#### [Requirement]
Copy the stretch of the court ruling from "Westman v. Textron, Inc." through "will be granted.", swapping in "salaried employees" wherever "management employees" appears.

#### [Quoted passage]
Westman v. Textron, Inc.

151 F.R.D. 229 | D. Conn. | 1993

RULING ON MOTION FOR CLASS CERTIFICATION

EGINTON, Senior District Judge.

Plaintiffs brought this action alleging that the defendant breached its fiduciary duty imposed by the Employee Retirement Income Security Act of 1974 (“ERISA”), 29 U.S.C. § 1001 et seq. Plaintiffs have moved pursuant to Fed.R.Civ.P. 23(a), (b)(1)(A) and (b)(2) for certification of a class action consisting of all of defendant’s management employees who were eligible for retirement as of October 15, 1990. For the following reasons, the motion for class certification will be granted.

DISCUSSION

A preliminary investigation into the merits of the suit is not necessary when determining whether it may be conducted as a class action. Eisen v. Carlisle & Jacquelin, 417 U.S. 156, 177-78, 94 S.Ct. 2140, 2152, 40 L.Ed.2d 732 (1974). Therefore, when deciding a motion for class certification, a court may accept the allegations in the complaint as true. Shelter Realty Corp. v. Allied Maintenance Corp., 574 F.2d 656, 661 n. 15 (2d Cir.1978) (citing Shayne v. Madison Square Garden Corp., 491 F.2d 397, 398 (2d Cir.1974). To maintain a class action, plaintiffs must establish that the requirements of Fed.R.Civ.P. 23(a) and either (b)(1), (b)(2) or (b)(3) have been satisfied. Fed.R.Civ.P. 23(a) requires a finding that: (1) joinder would be impracticable due to the size of the class; (2) there are common questions of law or fact; (3) the claims or defenses of the representative parties are typical of the class; and (4) that the representatives will protect the interests of the class. Plaintiffs satisfy each of these requirements.

Data records:
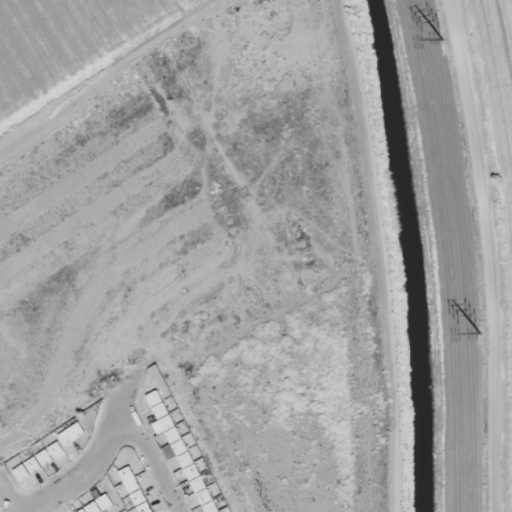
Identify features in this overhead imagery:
power tower: (442, 42)
crop: (69, 45)
road: (383, 254)
road: (491, 254)
power tower: (477, 336)
road: (147, 457)
road: (85, 472)
road: (8, 498)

#### [Task solution]
Westman v. Textron, Inc.

151 F.R.D. 229 | D. Conn. | 1993

RULING ON MOTION FOR CLASS CERTIFICATION

EGINTON, Senior District Judge.

Plaintiffs brought this action alleging that the defendant breached its fiduciary duty imposed by the Employee Retirement Income Security Act of 1974 (“ERISA”), 29 U.S.C. § 1001 et seq. Plaintiffs have moved pursuant to Fed.R.Civ.P. 23(a), (b)(1)(A) and (b)(2) for certification of a class action consisting of all of defendant’s salaried employees who were eligible for retirement as of October 15, 1990. For the following reasons, the motion for class certification will be granted.